Hayat ne kadar tuhaf ve acıklıdır ki ben bütün günümü bugün günlerden ne sorusunu düşünmeden geçirdim. Belki bir iki yere 8 Aralık 2009 diye karalamışımdır, aslında bana ifade etmesi gereken şeyleri anımsamayarak.

"Beatles'ın en sevdiği şarkısı ne diye sorunca Hey Jude diyen insan gerçek Beatles-sever değildir" diye tartıştık bugün. Sonra Norwegian Wood'un aslında ne kadar güzel bir şarkı olduğundan bahsettik. Sonra nedendir bilmem, geçen sene derste dinlediğimiz Imagine geldi aklıma.

Ve ben yine hatırlamadım, bundan 29 yıl önce John Lennon'ın, elinde tamamıyla yanlış anladığı Catcher in the Rye'ı gezdiren bir katil tarafından öldürüldüğünü.



Ve ben hayatını, müziğini, gitarından çıkan her notayı dünyanın geri kalanıyla paylaştığı için, yuvarlak çerçevelerin ardındaki gözlerine bakıp bu adama teşekkür etmek isterdim.

### Yazılı görev 1
Makaleye dayanarak şu soruları yanıtlayın:
(a) Yazar bir iki yere hangi tarihi karalamış olabileceğini söylüyor?
(b) Aslında ne kadar güzel bir şarkı olduğundan bahsedilen şarkı hangisi?
(c) Katilin elinde gezdirdiği kitabın adı ne?
### Yazılı görev 2
Lütfen makaledeki "Sonra Norwegian Wood'un aslında ne kadar güzel bir şarkı olduğundan bahsettik." cümlesini İngilizceye çevirin.

### Veri kümesi kayıtları

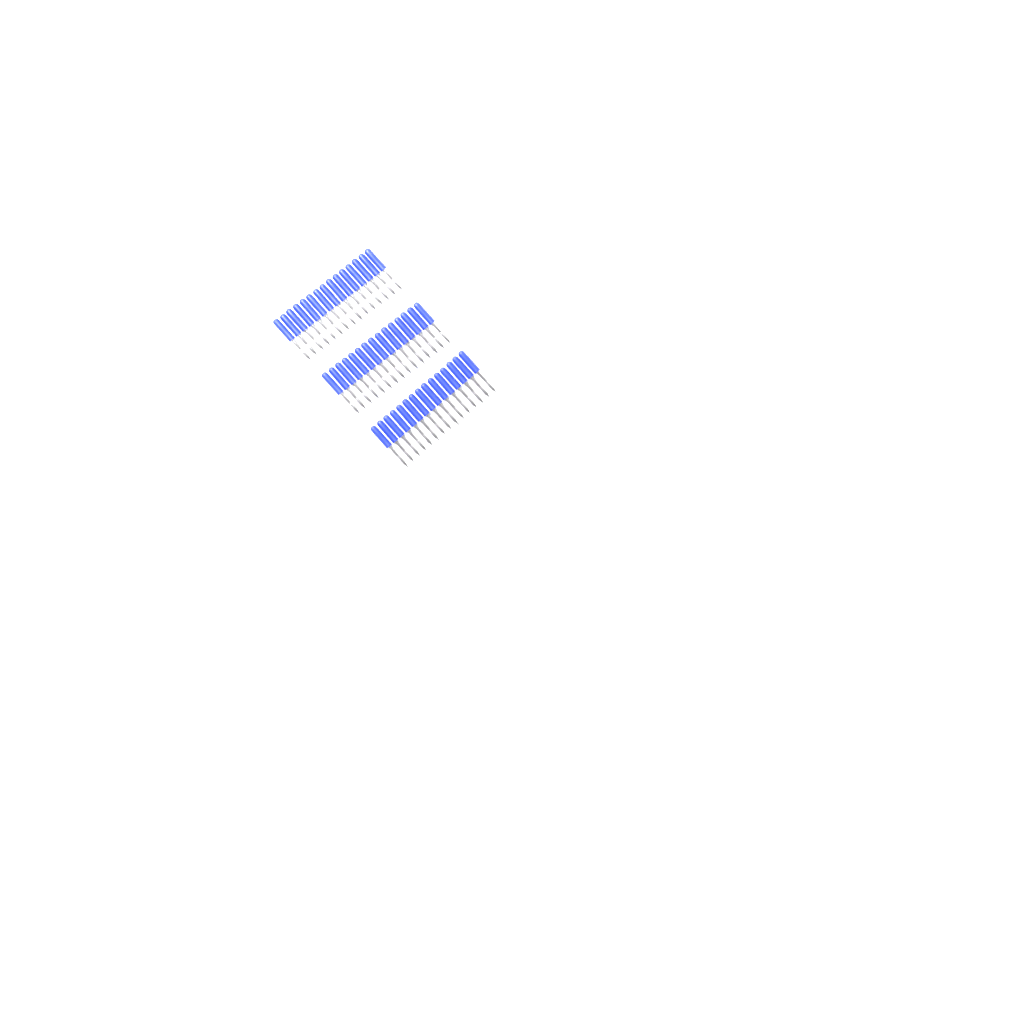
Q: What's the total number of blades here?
--
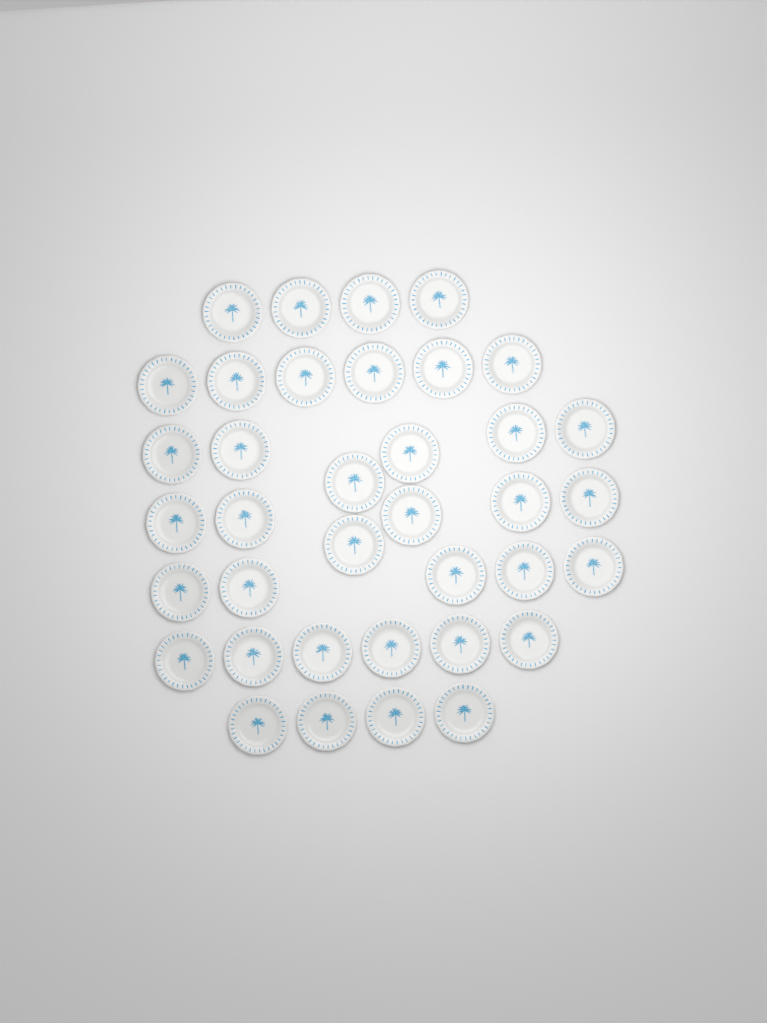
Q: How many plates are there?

### Çıktı 1
(a) 8 Aralık 2009
(b) Norwegian Wood
(c) Catcher in the Rye

### Çıktı 2
Then we talked about what a beautiful song Norwegian Wood actually is.